IL RAGGIRO
La doppia truffa del Rolex
L’orologio pagato con 3 assegni circolari falsificati e la chiamata di verifica a Salerno intercettata e deviata da un complice

Un Rolex d’oro degli anni Sessanta, del valore di circa 15.000 euro. Tre assegni circolari falsificati. E una linea telefonica deviata.
Sono gli ingredienti di una truffa che è stata messa a segno a Varese qualche settimana fa, dentro i locali di una banca del centro, ai danni di un sessantaquattrenne, A.S., che abita alle porte della città e ha subito denunciato in Questura l’accaduto.
Il Rolex è sparito nel nulla, ma il truffatore, che era venuto a Varese con documenti falsi, è stato arrestato qualche giorno dopo, mentre tentava un altro “bidone” in centro Italia. A prescindere dall’esito del procedimento penale a suo carico, la vittima ritiene che ci sia comunque una responsabilità della sua banca nell’accaduto dal punto di vista civilistico e si prepara a fare causa all’istituto di credito per il risarcimento del danno subito, con l’assistenza dell’avvocato Roberto Pepe.
Per quale motivo? Per le modalità, davvero incredibili e inedite per Varese, della truffa.
Tutto comincia quando A.S. decide di mettere in vendita il Rolex ereditato dal padre: un Oyster Perpetual Day Date.
All’annuncio, su Subito.it, risponde un sacco di gente e alla fine A.S. decide di vendere l’orologio a tale Antonio Apicella, cinquantenne di Cassino, in provincia di Frosinone, che si dice disposto a pagarlo 15.500 euro, consegnando a mano 500 euro in contanti insieme a tre assegni circolari da 5.000 euro ciascuno.
Dopo qualche giorno - è un martedì - l’incontro tra A.S., accompagnato dalla sorella, e Apicella - barba, viso butterato e bastone - avviene dentro una banca nel centro di Varese, registrato dalle telecamere di videosorveglianza.
I 500 euro passano di mano e per quanto riguarda gli assegni circolari, apparentemente “autentici”, compilati al computer e apparentemente emessi dalla filiale di un altro istituto di credito in provincia di Salerno, la banca di A.S. procede in quel momento a un controllo telefonico: davanti ad A.S. e alla sorella un’impiegata chiama la filiale “emettitrice”, parla con tale De Luca e ottiene conferma del fatto che i tre assegni circolari sono regolari e “coperti”.
Il venerdì seguente la brutta sorpresa. Dei 15.000 euro sul conto di A.S. non c’è nemmeno l’ombra. Gli assegni risultano “impagati” perché “falsi-contraffatti- clonati”, comunica la banca salernitana (quasi certamente erano stati rubati “in bianco”).

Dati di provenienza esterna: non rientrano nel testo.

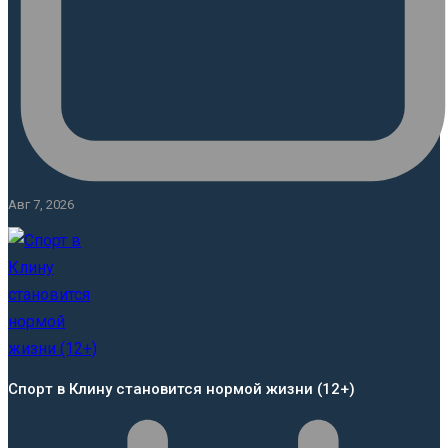
Авг 7, 2026
Спорт в Клину становится нормой жизни (12+)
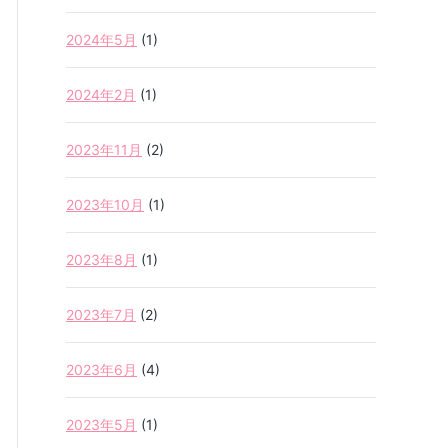
2024年5月
(1)
2024年2月
(1)
2023年11月
(2)
2023年10月
(1)
2023年8月
(1)
2023年7月
(2)
2023年6月
(4)
2023年5月
(1)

Antonio Apicella di Cassino non esiste, i documenti che ha mostrato a Varese sono falsi e il suo cellulare è intestato a un extracomunitario.
A.S. denuncia la truffa in Questura e indaga anche per conto suo. Scopre così che nella filiale salernitana dell’altra banca non esiste nessun De Luca (ma di lui nel corso dell’anno sono state chieste notizie altre tre volte).
«Certezze non ce ne sono - racconta A.S. - ma l’unica spiegazione possibile è che la telefonata da Varese a Salerno sia stata intercettata e deviata e che abbia risposto in realtà un complice di Apicella che aveva manomesso una centralina telefonica nella stessa zona di Varese. Quando l’impiegata ha chiamato Salerno, Apicella aveva un telefonino in mano e forse ha mandato in questo modo un segnale al complice. Dopo aver scoperto tutto l’ho naturalmente chiamato e mi ha risposto così: “Li hai presi i 500 euro? Fai conto che hai fatto un regalo a me e non mi chiamare più».
La banca varesina si è già detta estranea alla truffa e ha respinto la richiesta di risarcimento di A.S., ma la battaglia legale è appena iniziata.